Where Common Beverages Fall
Green tea is one of the most alkaline beverages, with a pH ranging from 7 to 10. Herbal teas like chamomile, mint, and fennel fall in the 6 to 7 range, making them close to neutral or mildly basic. Black tea is slightly acidic at around 4.9 to 5.5, and coffee is more acidic still, averaging about 5.35. Adding lemon to tea, despite lemon’s low pH of around 3, doesn’t change the fact that the citric acid is metabolized into base once it’s in your body.
Plain water sits at a neutral pH of 7. Some mineral waters are mildly alkaline due to dissolved calcium and magnesium.
Quick Reference List
Here are the most common basic-forming foods grouped together:
- Leafy greens: spinach, kale, Swiss chard, lettuce, arugula
- Other vegetables: broccoli, celery, cucumber, bell peppers, beets, sweet potatoes, carrots, zucchini
- Fruits: bananas, avocados, watermelon, lemons, limes, oranges, grapes, figs, dates, raisins
- Legumes: lentils, soybeans, lima beans, white beans
- Nuts and seeds: almonds, chestnuts, pine nuts, flaxseeds, sesame seeds
- Beverages: green tea, herbal tea, mineral water
Does Eating Basic Foods Change Your Body’s pH?
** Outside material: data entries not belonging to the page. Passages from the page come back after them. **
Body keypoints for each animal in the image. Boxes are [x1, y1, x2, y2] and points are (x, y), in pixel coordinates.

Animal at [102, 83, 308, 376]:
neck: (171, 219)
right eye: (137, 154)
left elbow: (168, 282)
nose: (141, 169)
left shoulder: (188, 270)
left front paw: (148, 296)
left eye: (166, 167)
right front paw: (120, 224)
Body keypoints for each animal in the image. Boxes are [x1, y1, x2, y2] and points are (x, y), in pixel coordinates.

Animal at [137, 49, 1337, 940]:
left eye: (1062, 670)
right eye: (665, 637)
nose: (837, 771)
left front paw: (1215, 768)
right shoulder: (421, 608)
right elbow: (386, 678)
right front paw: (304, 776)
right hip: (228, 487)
Your blood pH stays locked between 7.35 and 7.45 regardless of what you eat. Your lungs and kidneys handle this with remarkable precision. The lungs exhale carbon dioxide (a volatile acid), and the kidneys excrete non-volatile acids while reabsorbing bicarbonate to keep the balance steady. When acid accumulates, the kidneys ramp up a process that generates bicarbonate and excretes ammonium to compensate. This system works continuously in healthy people, so eating a steak dinner won’t make your blood acidic, and eating a salad won’t make it alkaline.
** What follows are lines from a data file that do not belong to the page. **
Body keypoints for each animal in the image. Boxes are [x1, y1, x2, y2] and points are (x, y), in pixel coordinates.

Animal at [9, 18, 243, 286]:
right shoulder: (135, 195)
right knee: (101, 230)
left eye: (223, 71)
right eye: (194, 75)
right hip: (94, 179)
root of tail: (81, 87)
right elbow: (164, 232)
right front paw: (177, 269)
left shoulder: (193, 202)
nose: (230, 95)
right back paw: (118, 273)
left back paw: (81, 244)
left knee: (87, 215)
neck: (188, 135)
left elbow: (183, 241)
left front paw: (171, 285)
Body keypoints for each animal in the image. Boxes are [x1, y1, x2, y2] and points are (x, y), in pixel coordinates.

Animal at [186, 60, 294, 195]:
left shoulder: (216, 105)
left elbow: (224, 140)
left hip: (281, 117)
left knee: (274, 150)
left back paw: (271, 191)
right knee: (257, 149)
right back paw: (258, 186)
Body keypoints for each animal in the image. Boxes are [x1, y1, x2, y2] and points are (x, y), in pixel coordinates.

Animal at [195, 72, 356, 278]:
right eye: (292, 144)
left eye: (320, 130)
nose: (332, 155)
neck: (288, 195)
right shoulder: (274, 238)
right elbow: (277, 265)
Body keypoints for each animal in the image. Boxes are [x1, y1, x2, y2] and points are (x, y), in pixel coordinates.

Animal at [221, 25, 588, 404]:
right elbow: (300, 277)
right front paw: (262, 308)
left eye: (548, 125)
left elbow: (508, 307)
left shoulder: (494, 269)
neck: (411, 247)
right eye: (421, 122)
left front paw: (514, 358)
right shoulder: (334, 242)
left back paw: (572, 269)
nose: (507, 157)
What does change is your urine pH. A diet heavy in meat and grains produces more acidic urine because the kidneys are working harder to excrete excess acid. A diet rich in fruits and vegetables produces more alkaline urine. This is measurable and real, but it reflects the kidneys doing their job, not a fundamental shift in your body’s chemistry.
Where It Matters Most
For people with chronic kidney disease, the distinction between basic and acidic foods takes on genuine clinical importance. Metabolic acidosis, a condition where acid builds up because the kidneys can’t excrete it efficiently, is a common complication that can accelerate kidney function decline. Research has shown that a diet rich in fruits and vegetables can help correct this acidosis, potentially slowing disease progression. In clinical studies, this dietary approach performed comparably to bicarbonate supplementation while also improving kidney blood flow.
For people with healthy kidneys, the practical takeaway is simpler. You don’t need to worry about blood pH, but a diet built around fruits, vegetables, legumes, nuts, and seeds (the basic-forming foods) happens to overlap heavily with what nutrition science already recommends for heart health, bone density, and overall longevity. The alkaline food list is, in many ways, just a different lens on the same dietary pattern.